Damien Ravu

Personal information
- Full name: Damien Ravu
- Born: 3 May 1994 (age 32) Lae, Morobe, Papua New Guinea
- Batting: Right-handed
- Bowling: Right-arm medium-fast

International information
- National side: Papua New Guinea;
- ODI debut (cap 21): 25 November 2017 v Scotland
- Last ODI: 20 September 2022 v Namibia
- T20I debut (cap 25): 22 March 2019 v Philippines
- Last T20I: 12 July 2022 v Uganda

Career statistics
| Competition | ODI | FC | LA |
| Matches | 4 | 2 | 4 |
| Runs scored | 6 | 32 | 6 |
| Batting average | 2.00 | 10.66 | 2.00 |
| 100s/50s | 0/0 | 0/0 | 0/0 |
| Top score | 5 | 32 | 5 |
| Balls bowled | 150 | 260 | 150 |
| Wickets | 0 | 3 | 0 |
| Bowling average | – | 45.33 | – |
| 5 wickets in innings | – | 0 | – |
| 10 wickets in match | – | 0 | – |
| Best bowling | – | 2/40 | – |
| Catches/stumpings | 1/– | 0/– | 1/– |

Medal record
Representing Papua New Guinea
Men's Cricket
Pacific Games
| Gold medal – first place | 2019 Apia | Twenty20 International |
- Source: Cricinfo, 20 September 2022

= Damien Ravu =

Papua New Guinean cricketer

Damien Ravu (born 3 May 1994) is a Papua New Guinean cricketer. He made his first-class debut for Papua New Guinea in the 2015–17 ICC Intercontinental Cup on 1 October 2017. He made his One Day International (ODI) debut against Scotland on 25 November 2017.

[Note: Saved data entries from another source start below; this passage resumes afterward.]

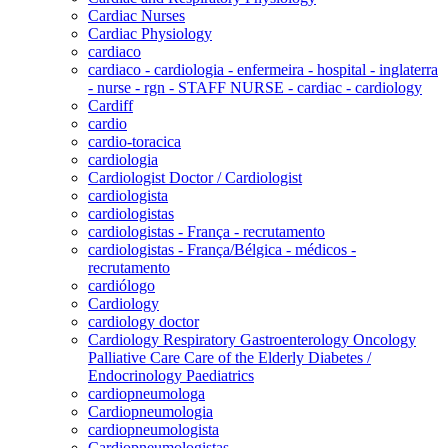
Cardiac Nurses
Cardiac Physiology
cardiaco
cardiaco - cardiologia - enfermeira - hospital - inglaterra
- nurse - rgn - STAFF NURSE - cardiac - cardiology
Cardiff
cardio
cardio-toracica
cardiologia
Cardiologist Doctor / Cardiologist
cardiologista
cardiologistas
cardiologistas - França - recrutamento
cardiologistas - França/Bélgica - médicos -
recrutamento
cardiólogo
Cardiology
cardiology doctor
Cardiology Respiratory Gastroenterology Oncology
Palliative Care Care of the Elderly Diabetes /
Endocrinology Paediatrics
cardiopneumologa
Cardiopneumologia
cardiopneumologista
Cardiopneumologistas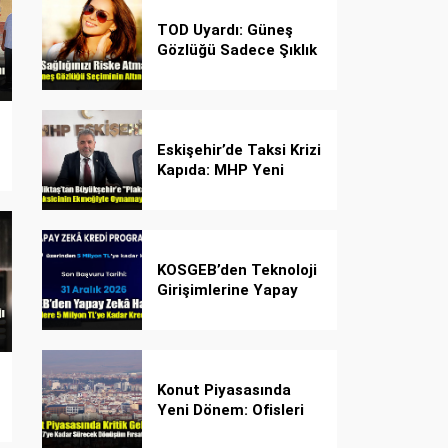
TOD Uyardı: Güneş
Gözlüğü Sadece Şıklık
Değil, Göz İçin Kalkan!
Eskişehir’de Taksi Krizi
Kapıda: MHP Yeni
Plaka Planına Karşı
Çözüm Önerdi
KOSGEB’den Teknoloji
Girişimlerine Yapay
Zekâ Kredi Programı
Konut Piyasasında
Yeni Dönem: Ofisleri
Konuta Dönüştürmek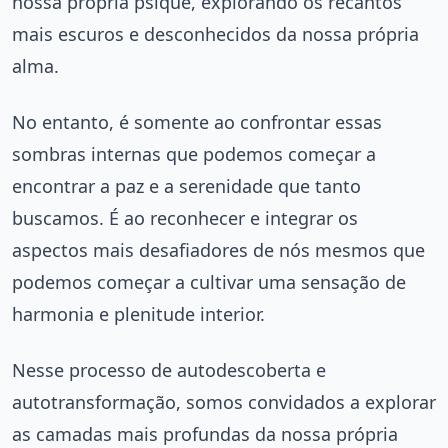
nossa própria psique, explorando os recantos
mais escuros e desconhecidos da nossa própria
alma.
No entanto, é somente ao confrontar essas
sombras internas que podemos começar a
encontrar a paz e a serenidade que tanto
buscamos. É ao reconhecer e integrar os
aspectos mais desafiadores de nós mesmos que
podemos começar a cultivar uma sensação de
harmonia e plenitude interior.
Nesse processo de autodescoberta e
autotransformação, somos convidados a explorar
as camadas mais profundas da nossa própria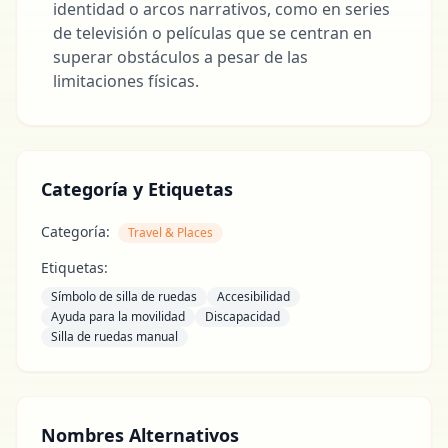
identidad o arcos narrativos, como en series
de televisión o películas que se centran en
superar obstáculos a pesar de las
limitaciones físicas.
Categoría y Etiquetas
Categoría:
Travel & Places
Etiquetas:
Símbolo de silla de ruedas
Accesibilidad
Ayuda para la movilidad
Discapacidad
Silla de ruedas manual
Nombres Alternativos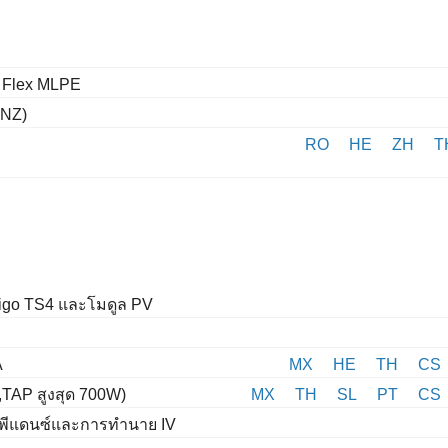
4 Flex MLPE
 NZ)
RO
HE
ZH
T
 Tigo TS4 และโมดูล PV
A
MX
HE
TH
CS
,TAP สูงสุด 700W)
MX
TH
SL
PT
CS
อิมพีแดนซ์และการทำนาย IV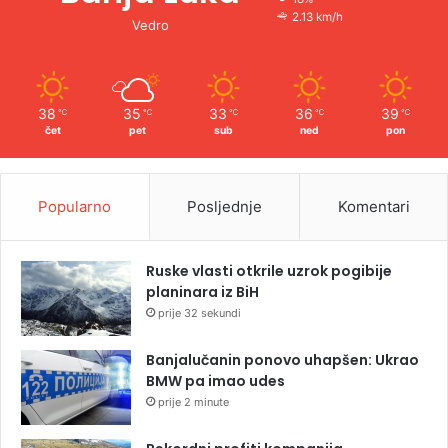
2.13 km/h
Vedro
38
35
33
36
39
℃
℃
℃
℃
℃
čet
pet
sub
ned
pon
Popularno
Posljednje
Komentari
Ruske vlasti otkrile uzrok pogibije
planinara iz BiH
prije 32 sekundi
Banjalučanin ponovo uhapšen: Ukrao
BMW pa imao udes
prije 2 minute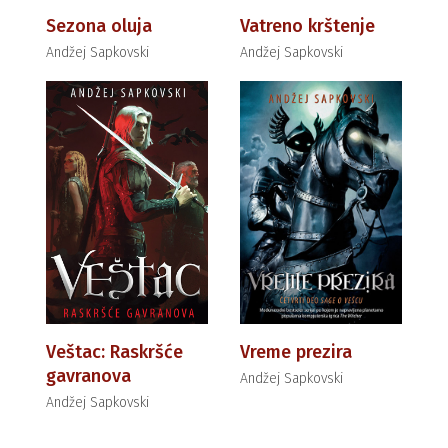
Sezona oluja
Vatreno krštenje
Andžej Sapkovski
Andžej Sapkovski
Veštac: Raskršće
Vreme prezira
gavranova
Andžej Sapkovski
Andžej Sapkovski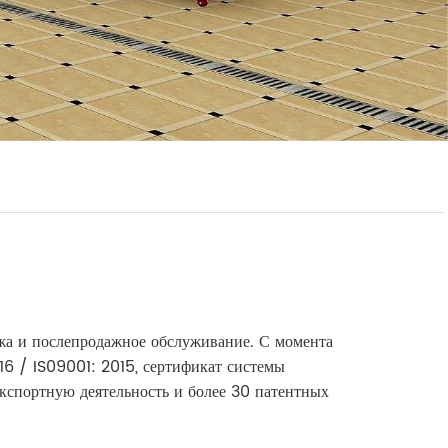
жа и послепродажное обслуживание.
С момента
16 / IS09001: 2015, сертификат системы
кспортную деятельность и более 30 патентных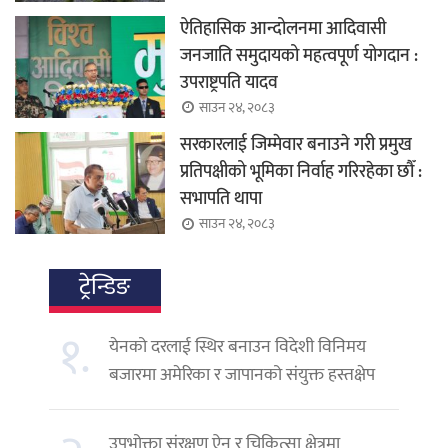
ऐतिहासिक आन्दोलनमा आदिवासी
जनजाति समुदायको महत्वपूर्ण योगदान :
उपराष्ट्रपति यादव
साउन २४, २०८३
सरकारलाई जिम्मेवार बनाउने गरी प्रमुख
प्रतिपक्षीको भूमिका निर्वाह गरिरहेका छौँ :
सभापति थापा
साउन २४, २०८३
ट्रेन्डिङ
१.
येनको दरलाई स्थिर बनाउन विदेशी विनिमय
बजारमा अमेरिका र जापानको संयुक्त हस्तक्षेप
उपभोक्ता संरक्षण ऐन र चिकित्सा क्षेत्रमा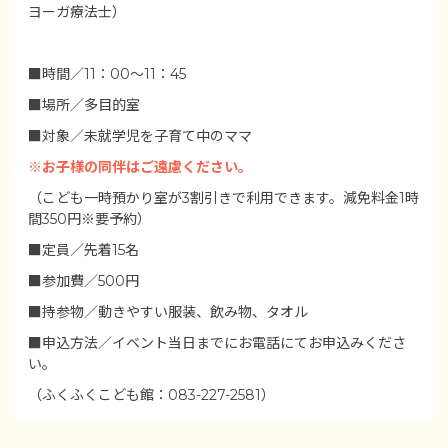
ヨーガ療法士）
■時間／11：00～11：45
■場所／多目的室
■対象／未就学児を子育て中のママ
※お子様の同伴はご遠慮ください。
（こども一時預かり室が3割引きで利用できます。減免料金1時
間350円※要予約）
■定員／先着15名
■参加費／500円
■持参物／動きやすい服装、飲み物、タオル
■申込方法／イベント当日までにお電話にてお申込みくださ
い。
（ふくふくこども館：083-227-2581）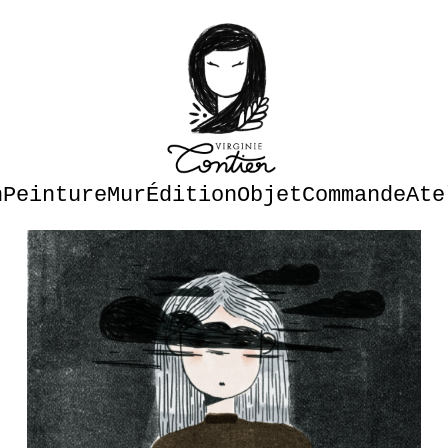
n
Peinture
Mur
Édition
Objet
Commande
Ate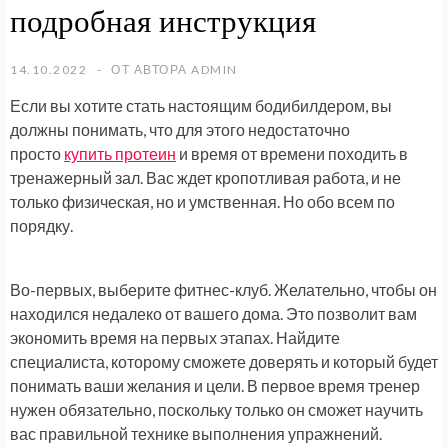
подробная инструкция
14.10.2022
ОТ АВТОРА
ADMIN
Если вы хотите стать настоящим бодибилдером, вы
должны понимать, что для этого недостаточно
просто
купить протеин
и время от времени походить в
тренажерный зал. Вас ждет кропотливая работа, и не
только физическая, но и умственная. Но обо всем по
порядку.
Во-первых, выберите фитнес-клуб. Желательно, чтобы он
находился недалеко от вашего дома. Это позволит вам
экономить время на первых этапах. Найдите
специалиста, которому сможете доверять и который будет
понимать ваши желания и цели. В первое время тренер
нужен обязательно, поскольку только он сможет научить
вас правильной технике выполнения упражнений.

In August 2018, he was named in Papua New Guinea's squad for Group A of the 2018–19 ICC World Twenty20 East Asia-Pacific Qualifier tournament.

In March 2019, he was named in Papua New Guinea's squad for the Regional Finals of the 2018–19 ICC World Twenty20 East Asia-Pacific Qualifier tournament. He made his Twenty20 International (T20I) debut against the Philippines on 22 March 2019. The following month, he was named in Papua New Guinea's squad for the 2019 ICC World Cricket League Division Two tournament in Namibia.

In June 2019, he was selected to represent the Papua New Guinea cricket team in the men's tournament at the 2019 Pacific Games. In September 2019, he was named in Papua New Guinea's squad for the 2019 ICC T20 World Cup Qualifier tournament in the United Arab Emirates. He was the leading wicket-taker for Papua New Guinea in the tournament, with twelve dismissals in eight matches.

In August 2021, Ravu was named in Papua New Guinea's squad for the 2021 ICC Men's T20 World Cup.